__EXERCISE INSTRUCTIONS__: Skipping each picture, output the entries exactly as they stand below.
------------------------
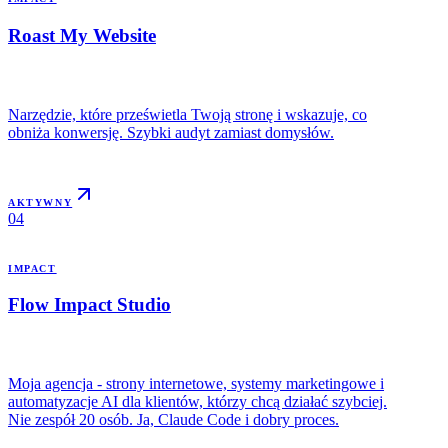
Roast My Website
Narzędzie, które prześwietla Twoją stronę i wskazuje, co
obniża konwersję. Szybki audyt zamiast domysłów.
AKTYWNY
04
IMPACT
Flow Impact Studio
Moja agencja - strony internetowe, systemy marketingowe i
automatyzacje AI dla klientów, którzy chcą działać szybciej.
Nie zespół 20 osób. Ja, Claude Code i dobry proces.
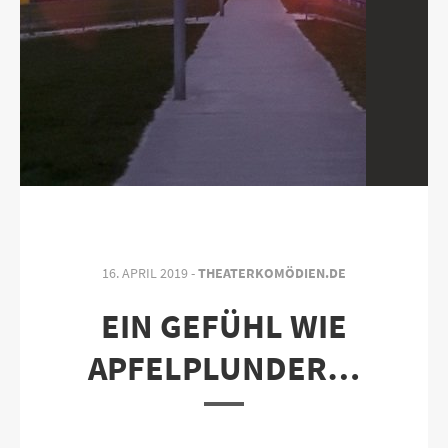
16. APRIL 2019 -
THEATERKOMÖDIEN.DE
EIN GEFÜHL WIE
APFELPLUNDER…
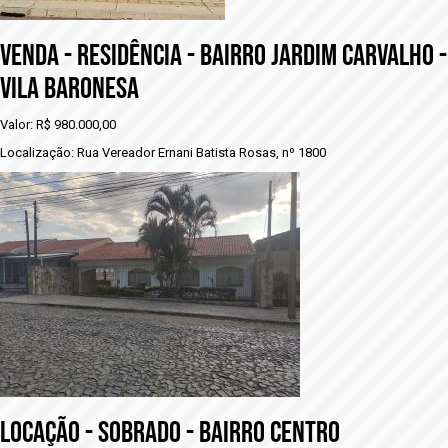
VENDA - RESIDÊNCIA - BAIRRO JARDIM CARVALHO -
vILA BARONESA
Valor: R$ 980.000,00
Localização: Rua Vereador Ernani Batista Rosas, nº 1800
LOCAÇÃO - SOBRADO - BAIRRO CENTRO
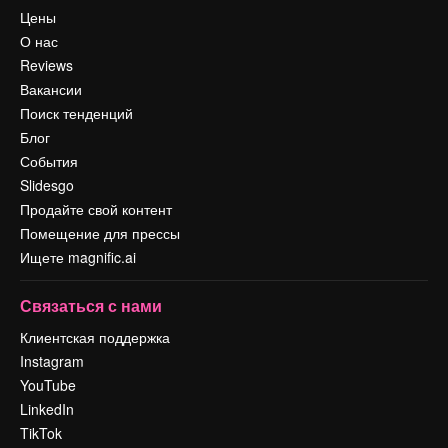
Цены
О нас
Reviews
Вакансии
Поиск тенденций
Блог
События
Slidesgo
Продайте свой контент
Помещение для прессы
Ищете magnific.ai
Связаться с нами
Клиентская поддержка
Instagram
YouTube
LinkedIn
TikTok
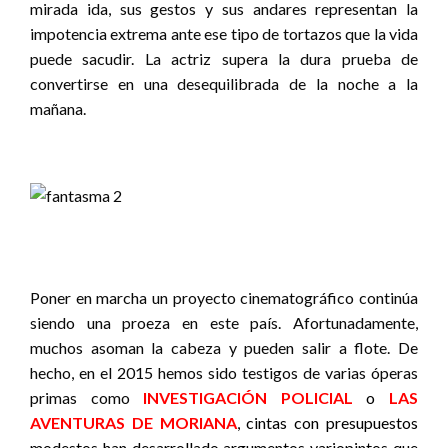
mirada ida, sus gestos y sus andares representan la
impotencia extrema ante ese tipo de tortazos que la vida
puede sacudir. La actriz supera la dura prueba de
convertirse en una desequilibrada de la noche a la
mañana.
Poner en marcha un proyecto cinematográfico continúa
siendo una proeza en este país. Afortunadamente,
muchos asoman la cabeza y pueden salir a flote. De
hecho, en el 2015 hemos sido testigos de varias óperas
primas como
INVESTIGACIÓN POLICIAL
o
LAS
AVENTURAS DE MORIANA
, cintas con presupuestos
modestos han desarrollado argumentos variopintos que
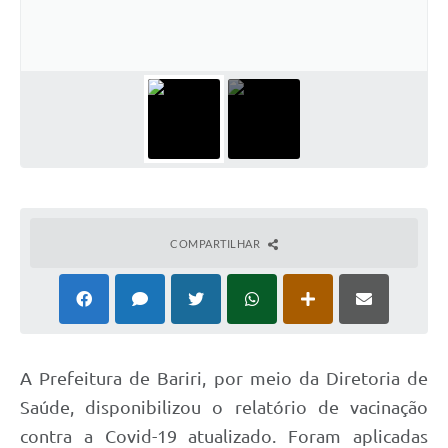
COMPARTILHAR
A Prefeitura de Bariri, por meio da Diretoria de
Saúde, disponibilizou o relatório de vacinação
contra a Covid-19 atualizado. Foram aplicadas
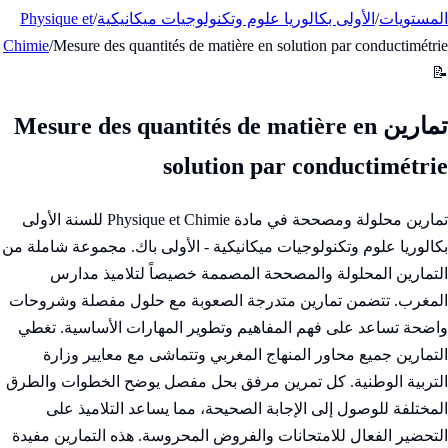
المستويات
/
الأولى بكالوريا علوم وتكنولوجيات ميكانيكية
/
Physique et
Chimie
/
Mesure des quantités de matière en solution par conductimétrie
📝
تمارين Mesure des quantités de matière en
solution par conductimétrie
تمارين محلولة ومصححة في مادة Physique et Chimie للسنة الأولى
بكالوريا علوم وتكنولوجيات ميكانيكية - الأولى باك. مجموعة شاملة من
التمارين المحلولة والمصححة المصممة خصيصاً لتلاميذ مدارس
المغرب. تتضمن تمارين متدرجة الصعوبة مع حلول مفصلة وشروحات
واضحة تساعد على فهم المفاهيم وتطوير المهارات الأساسية. تغطي
التمارين جميع محاور المنهاج المغربي وتتماشى مع معايير وزارة
التربية الوطنية. كل تمرين مرفق بحل مفصل يوضح الخطوات والطرق
المختلفة للوصول إلى الإجابة الصحيحة، مما يساعد التلاميذ على
التحضير الفعال للامتحانات والفروض المحروسة. هذه التمارين مفيدة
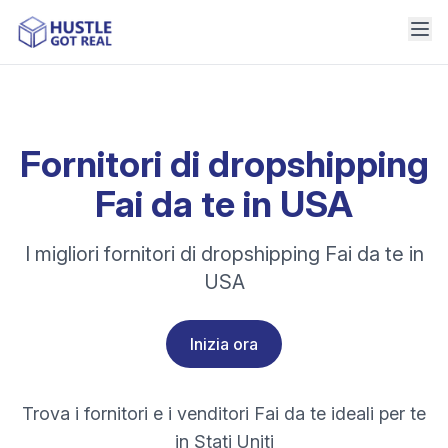
Fornitori di dropshipping
Fai da te in USA
I migliori fornitori di dropshipping Fai da te in
USA
Inizia ora
Trova i fornitori e i venditori Fai da te ideali per te
in Stati Uniti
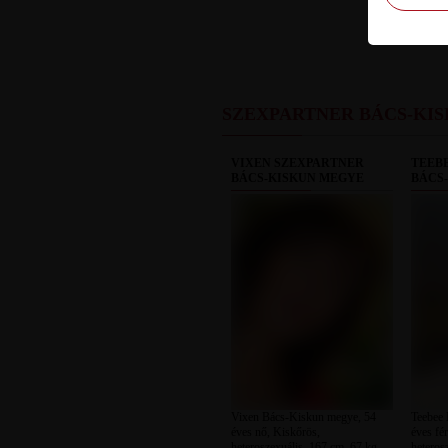
SZEXPARTNER BÁCS-KI
VIXEN SZEXPARTNER
TEEB
BÁCS-KISKUN MEGYE
BÁCS
Vixen Bács-Kiskun megye, 54
Teebee
éves nő, Kiskőrös,
éves fé
heteroszexuális, 167 cm, 67 kg,
heteros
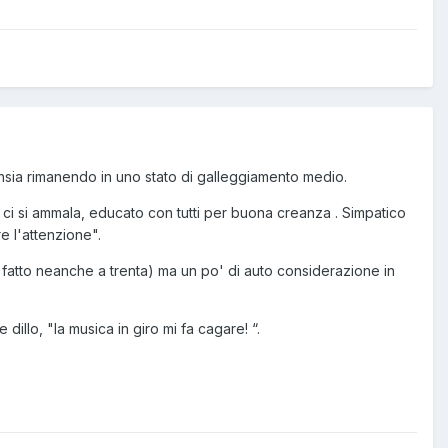
sia rimanendo in uno stato di galleggiamento medio.
 ci si ammala, educato con tutti per buona creanza . Simpatico
e l'attenzione".
i fatto neanche a trenta) ma un po' di auto considerazione in
 dillo, "la musica in giro mi fa cagare! “.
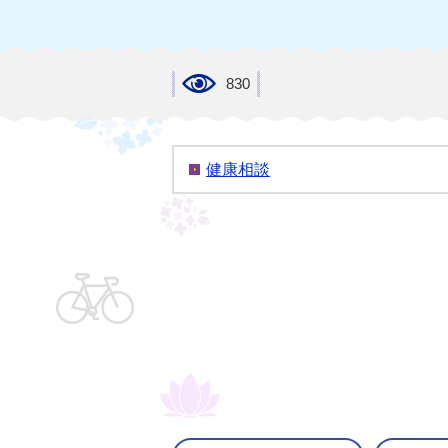
830
健康相談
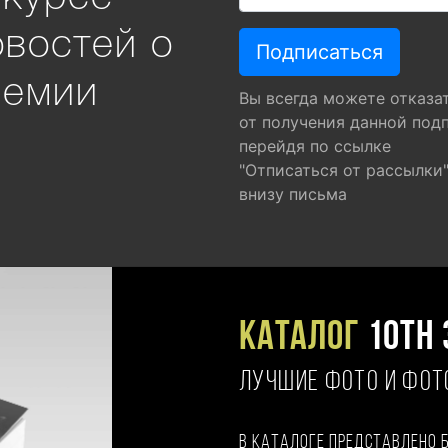
овостей о
ремии
Вы всегда можете отказа
от получения данной под
перейдя по ссылке
"Отписаться от рассылки
внизу письма
Каталог
10TH 
ЛУЧШИЕ ФОТО И ФО
В каталоге представлено 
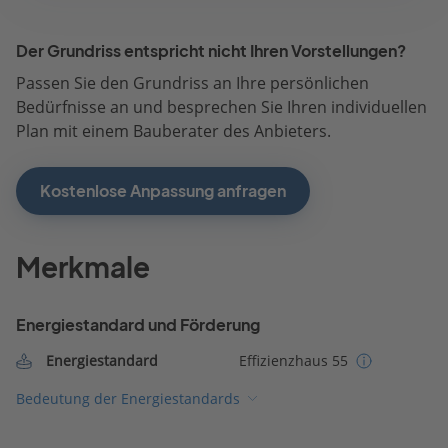
Der Grundriss entspricht nicht Ihren Vorstellungen?
Passen Sie den Grundriss an Ihre persönlichen
Bedürfnisse an und besprechen Sie Ihren individuellen
Plan mit einem Bauberater des Anbieters.
Kostenlose Anpassung anfragen
Merkmale
Energiestandard und Förderung
Energiestandard
Effizienzhaus 55
Bedeutung der Energiestandards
------------------------
__RESULT OF THIS TASK__:
Roast My Website
Narzędzie, które prześwietla Twoją stronę i wskazuje, co
obniża konwersję. Szybki audyt zamiast domysłów.
AKTYWNY
04
IMPACT
Flow Impact Studio
Moja agencja - strony internetowe, systemy marketingowe i
automatyzacje AI dla klientów, którzy chcą działać szybciej.
Nie zespół 20 osób. Ja, Claude Code i dobry proces.
16. APRIL 2019 -
THEATERKOMÖDIEN.DE
EIN GEFÜHL WIE
APFELPLUNDER…
VENDA - RESIDÊNCIA - BAIRRO JARDIM CARVALHO -
vILA BARONESA
Valor: R$ 980.000,00
Localização: Rua Vereador Ernani Batista Rosas, nº 1800
LOCAÇÃO - SOBRADO - BAIRRO CENTRO
Цены
О нас
Reviews
Вакансии
Поиск тенденций
Блог
События
Slidesgo
Продайте свой контент
Помещение для прессы
Ищете magnific.ai
Связаться с нами
Клиентская поддержка
Instagram
YouTube
LinkedIn
TikTok
mirada ida, sus gestos y sus andares representan la
impotencia extrema ante ese tipo de tortazos que la vida
puede sacudir. La actriz supera la dura prueba de
convertirse en una desequilibrada de la noche a la
mañana.
Poner en marcha un proyecto cinematográfico continúa
siendo una proeza en este país. Afortunadamente,
muchos asoman la cabeza y pueden salir a flote. De
hecho, en el 2015 hemos sido testigos de varias óperas
primas como
INVESTIGACIÓN POLICIAL
o
LAS
AVENTURAS DE MORIANA
, cintas con presupuestos
modestos han desarrollado argumentos variopintos que
COMPARTILHAR
A Prefeitura de Bariri, por meio da Diretoria de
Saúde, disponibilizou o relatório de vacinação
contra a Covid-19 atualizado. Foram aplicadas
المستويات
/
الأولى بكالوريا علوم وتكنولوجيات ميكانيكية
/
Physique et
Chimie
/
Mesure des quantités de matière en solution par conductimétrie
📝
تمارين Mesure des quantités de matière en
solution par conductimétrie
تمارين محلولة ومصححة في مادة Physique et Chimie للسنة الأولى
بكالوريا علوم وتكنولوجيات ميكانيكية - الأولى باك. مجموعة شاملة من
التمارين المحلولة والمصححة المصممة خصيصاً لتلاميذ مدارس
المغرب. تتضمن تمارين متدرجة الصعوبة مع حلول مفصلة وشروحات
واضحة تساعد على فهم المفاهيم وتطوير المهارات الأساسية. تغطي
التمارين جميع محاور المنهاج المغربي وتتماشى مع معايير وزارة
التربية الوطنية. كل تمرين مرفق بحل مفصل يوضح الخطوات والطرق
المختلفة للوصول إلى الإجابة الصحيحة، مما يساعد التلاميذ على
التحضير الفعال للامتحانات والفروض المحروسة. هذه التمارين مفيدة
Fornitori di dropshipping
Fai da te in USA
I migliori fornitori di dropshipping Fai da te in
USA
Inizia ora
Trova i fornitori e i venditori Fai da te ideali per te
in Stati Uniti
SZEXPARTNER BÁCS-KI
VIXEN SZEXPARTNER
TEEB
BÁCS-KISKUN MEGYE
BÁCS
Vixen Bács-Kiskun megye, 54
Teebee
éves nő, Kiskőrös,
éves fé
heteroszexuális, 167 cm, 67 kg,
heteros
sia rimanendo in uno stato di galleggiamento medio.
 ci si ammala, educato con tutti per buona creanza . Simpatico
e l'attenzione".
i fatto neanche a trenta) ma un po' di auto considerazione in
 dillo, "la musica in giro mi fa cagare! “.
830
健康相談
овостей о
ремии
Вы всегда можете отказа
от получения данной под
перейдя по ссылке
"Отписаться от рассылки
внизу письма
Каталог
10TH 
ЛУЧШИЕ ФОТО И ФО
В каталоге представлено 
Der Grundriss entspricht nicht Ihren Vorstellungen?
Passen Sie den Grundriss an Ihre persönlichen
Bedürfnisse an und besprechen Sie Ihren individuellen
Plan mit einem Bauberater des Anbieters.
Kostenlose Anpassung anfragen
Merkmale
Energiestandard und Förderung
Energiestandard
Effizienzhaus 55
Bedeutung der Energiestandards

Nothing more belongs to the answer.